What Is A Trust?
A trust is a financial relationship between three or more people. The trustor has an asset that they wish to give to the benefactor(s) after they die, so they employ the help of a trustee. The trustee becomes the guardian of the asset until such a time as it can be passed to the beneficiary. One of the most common versions of this is a living trust.
What Is A Living Trust
A living trust is just one type of trust. Other types include special needs trusts or joint trusts. In a living trust, the trustor sets up what assets the beneficiary will receive in the event of their death. A typical example of this is when an older person wishes to leave an inheritance to their grandchild. If the grandchild is not or will not be of adult age at the time of the trustor’s passing, they may use the family lawyer or the child’s parent as a trustee. Living trusts can also assign assets to adults to speed up the succession process or avoid taxes on the assets.
Trust Vs. Will
A trust and a will are two similar documents, but they can behave in very different ways. For instance, they are both beneficial for designating where your property will go after you die, but a will would also be used to transfer guardianship of your minor children. Furthermore, a will is a document that deals with inheritance in a broader way. A will can include language that indicates everything you own should be left to your children, whereas a trust will have very specific assets listed as an inheritance. If you acquire more assets after the trust is designated but never update the trust, the will shall ensure that the additional property gets to the right places.
Benefits Of A Trust
Trusts Avoid Probate Court
Probate is a process by which your assets are verified and distributed according to your will. This is a public court process. That means all of your assets and your beneficiaries’ inheritance are made public record. Avoiding probate can speed up the process and keep these elements private. When you or a loved one dies, privacy and a seamless transfer of assets can be a great comfort.

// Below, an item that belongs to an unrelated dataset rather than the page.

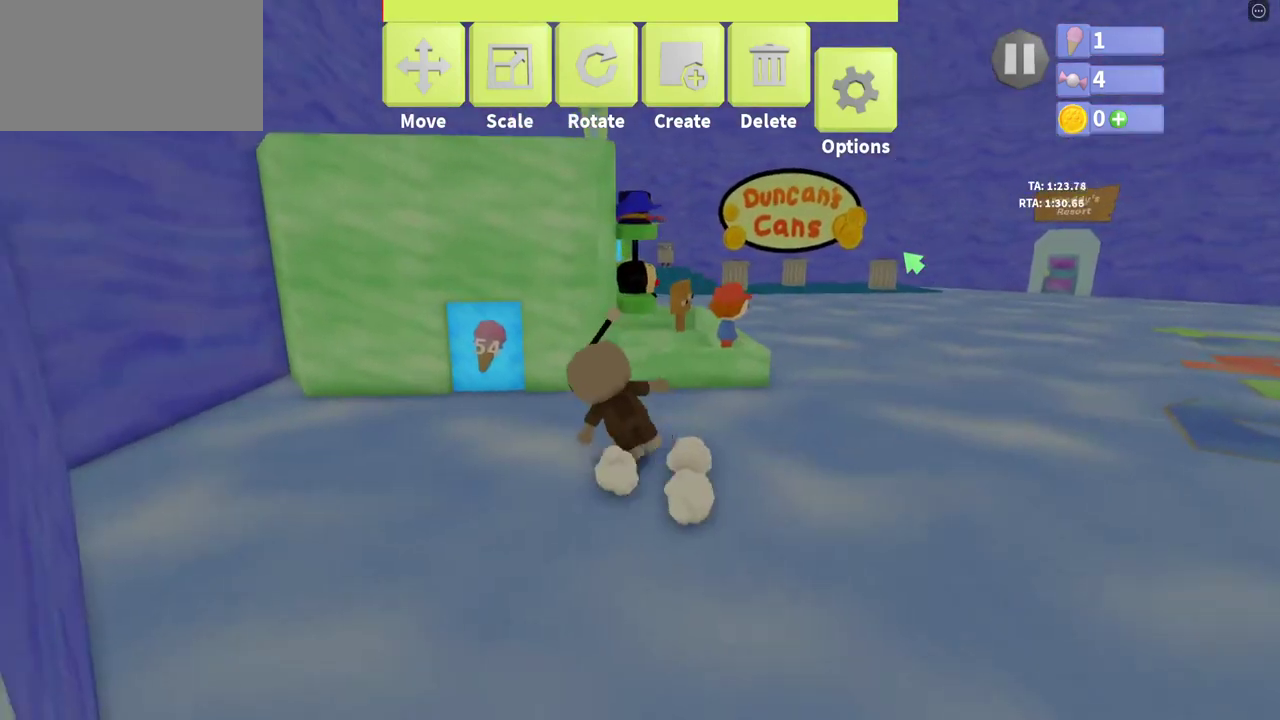
{"keys": ["a", "w"], "events": [[200, "a", "up"], [300, "a", "down"]]}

Trusts Offer Specific Parameters
With a trust, you can customize your estate plan however you see fit. You can add an age contingency or even parameters on how your assets should be managed or spent. For example, you might set a clause that says your grandchildren should only start receiving money once they have reached the age of 18, and even then, the funds should only be used for college. Likewise, you may decide that a beneficiary with poor money management skills should be put on a monthly allowance instead of receiving one lump sum.
Does My Estate Need A Trust?
Setting up a trust in addition to your will can save for family time, hassle, and court fees. Probate courts often must hire financial experts to assess the value of your business or property after you die. Any outstanding debts are also paid off through this process before your beneficiaries can receive their inheritance. All of this can be avoided by establishing a trust. Alternatively, Mississippi offers a streamlined process for estates totaling less than $50,000. If your estate is valued at less than $50,000, or the real estate you are transferring is worth less than $10,000, likely the probate process will be quick and easy. Thus, a trust may not be necessary to avoid probate.
How Do I Set Up A Trust?
- List Your Assets: Start by making a list of everything you own. First, list tangible things like cars, boats, houses, and jewelry. Next, list the intangible things like bank accounts, retirement plans, life insurance policies, stocks, and bonds.

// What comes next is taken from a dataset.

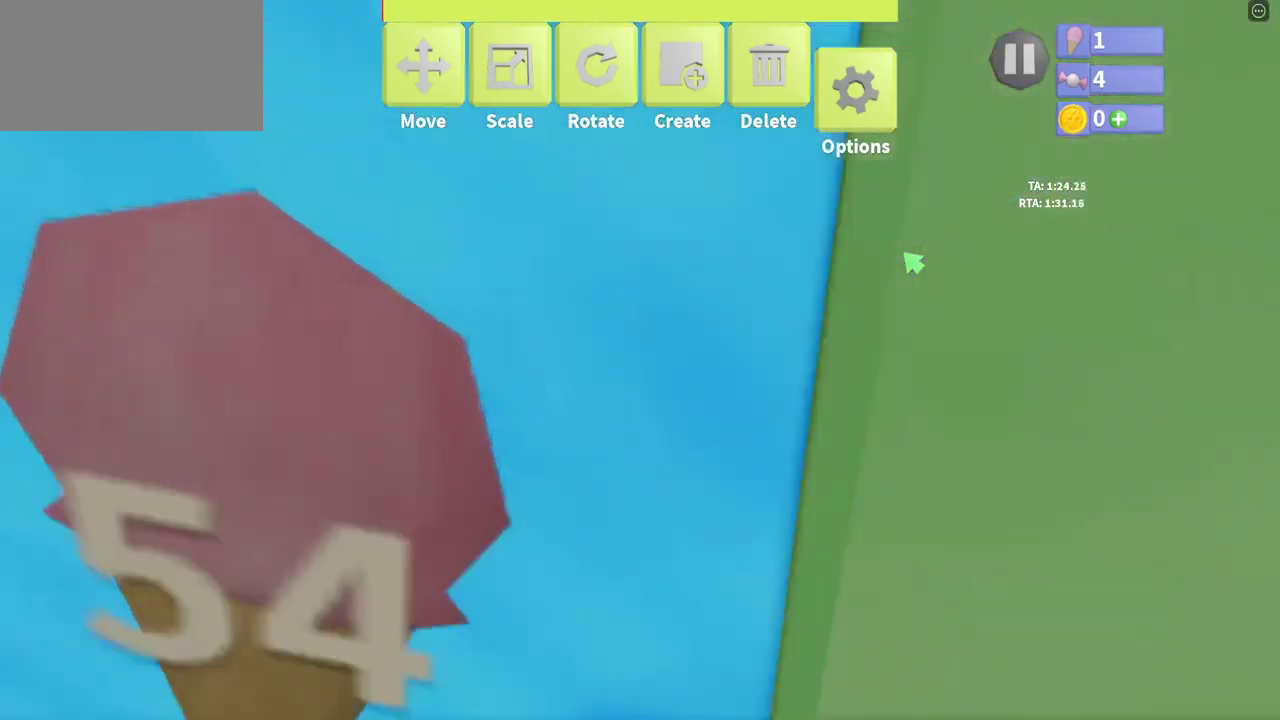
{"keys": ["w"], "events": [[100, "a", "up"]]}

- List Your Beneficiaries: Family, friends, or even charitable organizations can be listed as your beneficiaries. Consider each of their specific needs and what you’d like to pass on to them.

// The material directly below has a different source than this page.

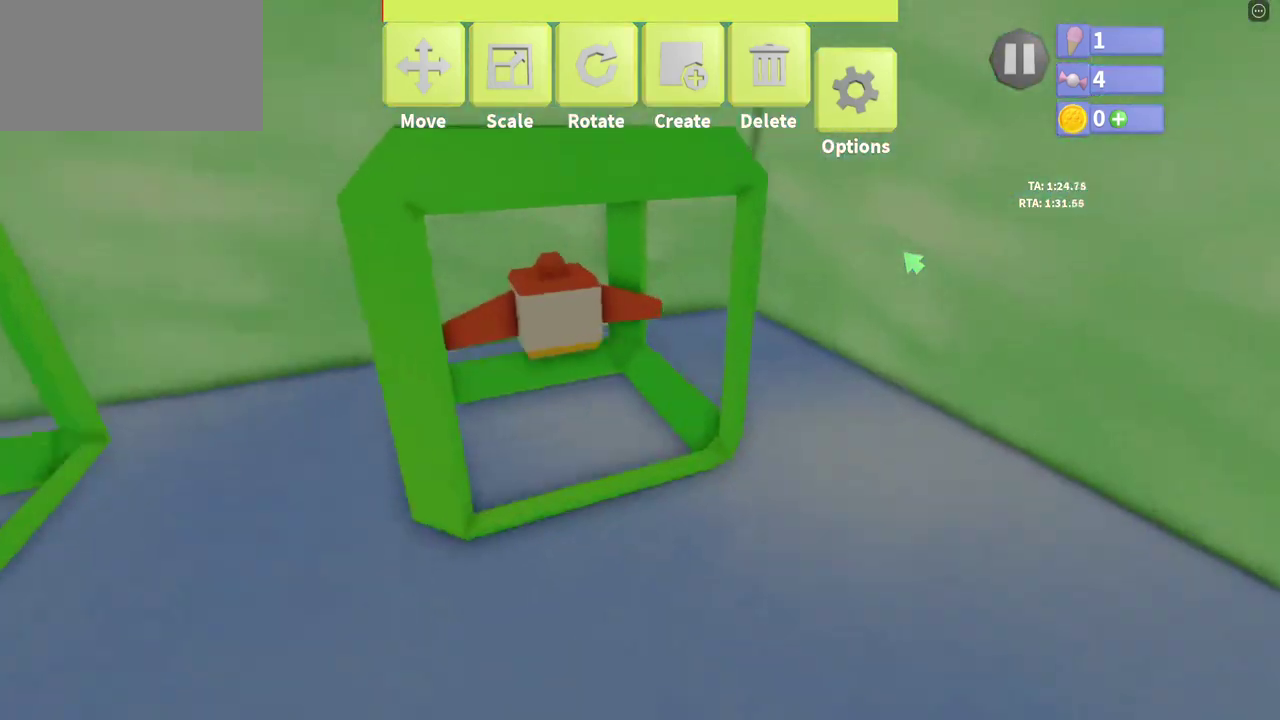
{"keys": ["w"], "events": []}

- Name Your Trustee: Technically, you will name yourself as trustee while you are still alive. But you must appoint a successor trustee to handle things after you die. This can be a loved one, a bank, or a trust company.
- Fill Out the Trust Document: This is called a declaration of trust, and it’s where you will put all the information above that you have compiled.
- Transfer Property to the Trust: This involves going through the titles and deeds that you compiled earlier and changing the ownership from “John Smith” to “John Smith’s Living Trust.” This can be a complicated step, but hiring an attorney can ensure nothing is missed.